I’m not sure how much high speed PCB design you’ve done but I’m rationalizing it as similar to return current under a trace that has a step function propagating down it and it makes sense that there would be effects from the field nearly instantly across 1m.
This explanation is *not* good though. Definitely doesn’t get across the true idea that the energy is in the field effectively. There are other demonstrations which are easier to see and rationalize the results from.
@Jesse nyffenegger Nice try North Korean Dictator Kim Jong… _Yo?_ (What letter are we on now… 🤔)
“Remember Kids, ‘Loose Lips Sink Ships.” 🙊
“Always ask your Wholesome American Parents before you never talk about how you were taught to make even the most outdated, rudimentary, and elementary school level WMD’s in the YouTube Kids Comment Section.” 😉
@Jesse nyffenegger Definitely electrical signals in the bombs.

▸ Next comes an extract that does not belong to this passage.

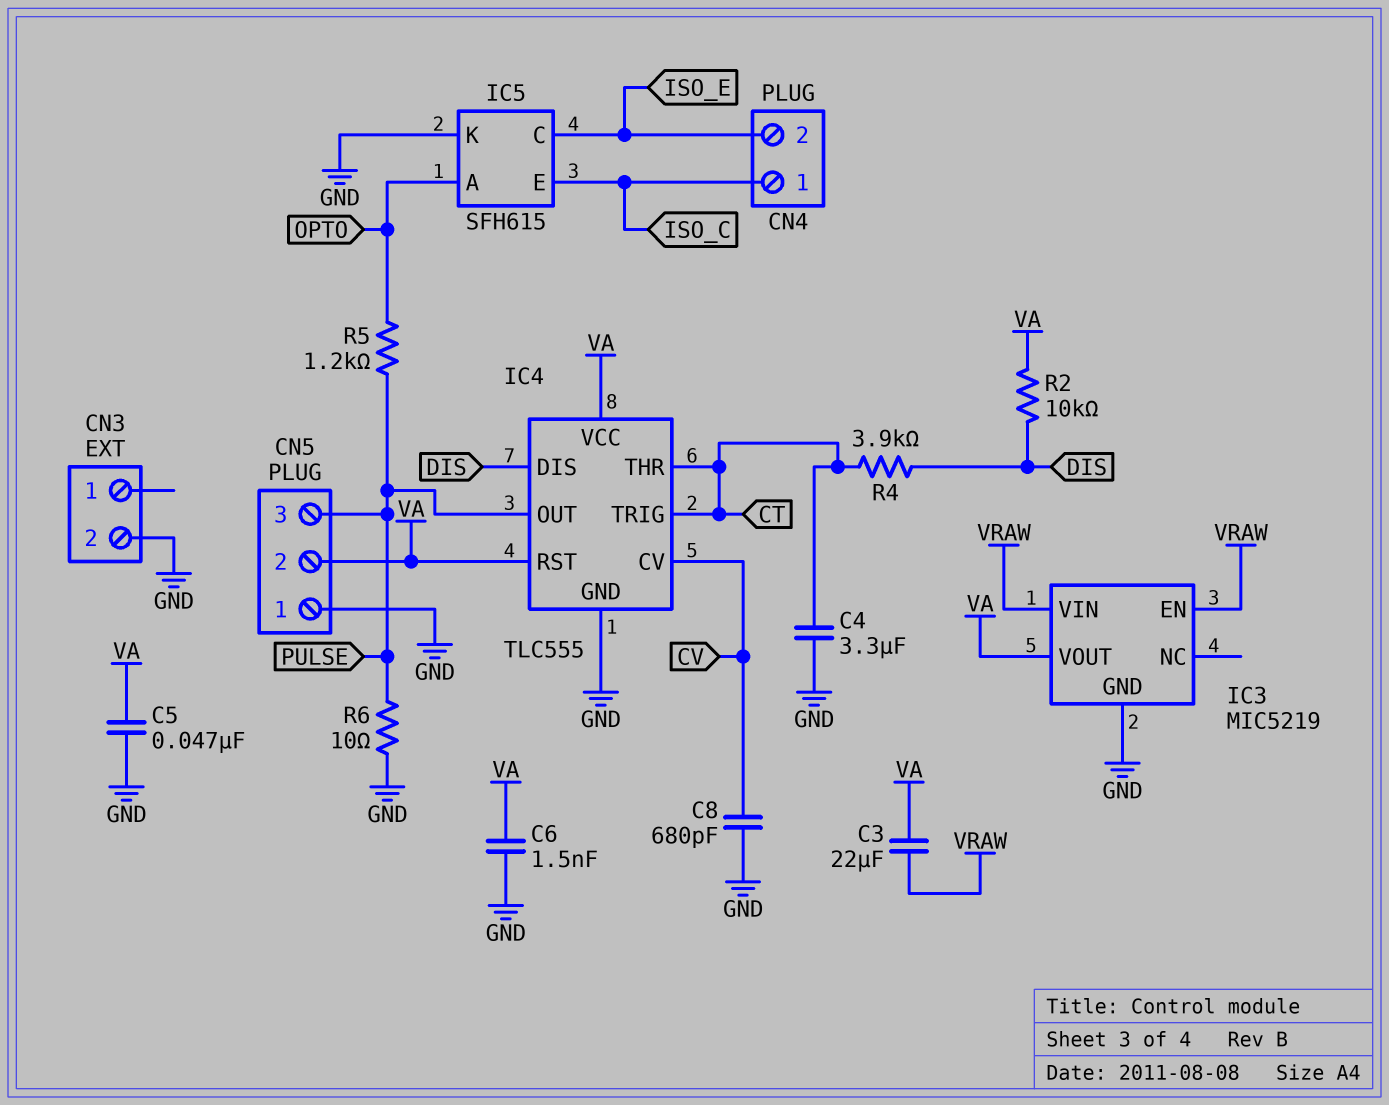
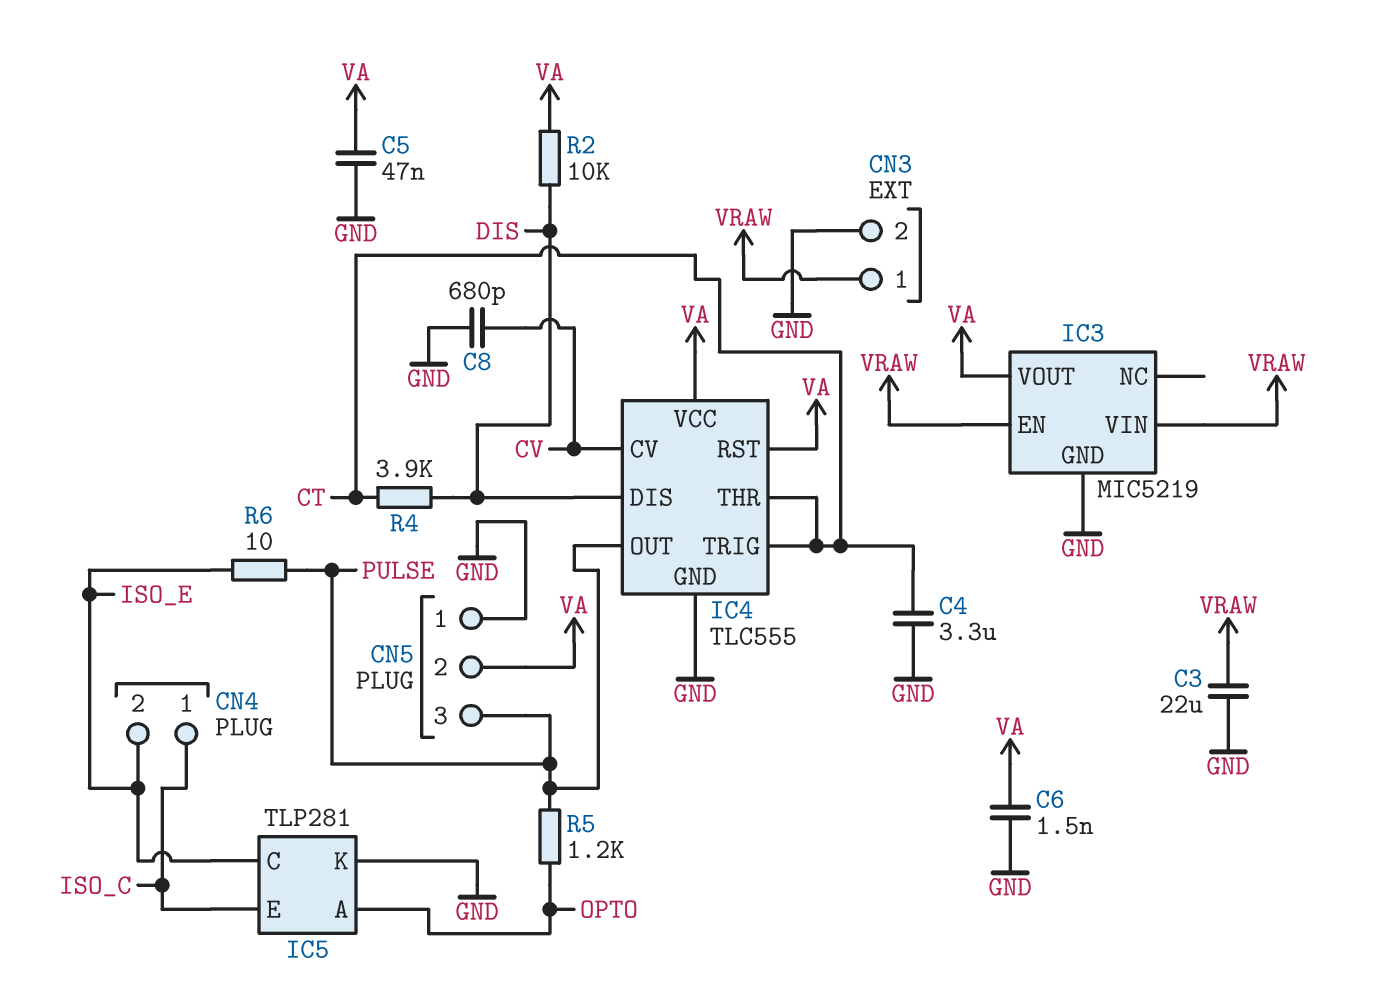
C3: 22uF (VA, VRAW) -> 22uF (GND, VRAW)
CN3 pin 1: none -> VRAW
IC5: SFH615 -> TLP281
R6: 10 (GND, PULSE) -> 10 (ISO_E, PULSE)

They used very precise vacuum tubes.
As an electronics technician (radar, radios, antenna systems, etc.) this was very enlightening. Thank you for this. I will definitely be watching this again. Studying how electronics work is a continual process for me.
Let me guess, US Navy
What I still don’t understand is this scenario: What would happen if there was an additional light placed at the 0.5 Lightyear mark (where the cable turns around), and the original light was 0.25 light years below the battery instead of 1m as shown. Which light would turn on first?
Don’t mind me, just here to get notified if someone replies to your question. Cheers
*_Use this one simple physics trick that the power companies don’t want you to know._*
This is why you can pull electricity out of the air near any power line; the magnetic fields extend much further than even the base of the posts.
_(Also don’t actually siphon from power lines, people have been sued for theft, even though it’s leakage.)_
My village has 765000 volts AC power line going, and one place is high enough to go with 10 meters to the wires. When I stand there, my body hairs stands up. And when I lift one of my hands up and touch any person sitting below on ground, we feel a zapp
Isn’t it because all things conduct, it’s just that air is one of the worst ones, and once you get too close to a power line, the high voltage makes the “circuit” work like a capacitor? Don’t judge me, I’m taking electrical engineering and I just decided to make my life harder by watching a video that tells me it’s all lies :p
I’ve solved hundreds if not thousands of electrical questions, but this video and concept absolutely blew my mind. Thank you once again for the excellent video!
This does not explain why some metals – copper, gold, silver – are better conductors than other metals. Care to explain? Thanks for the (always) excellent presentation.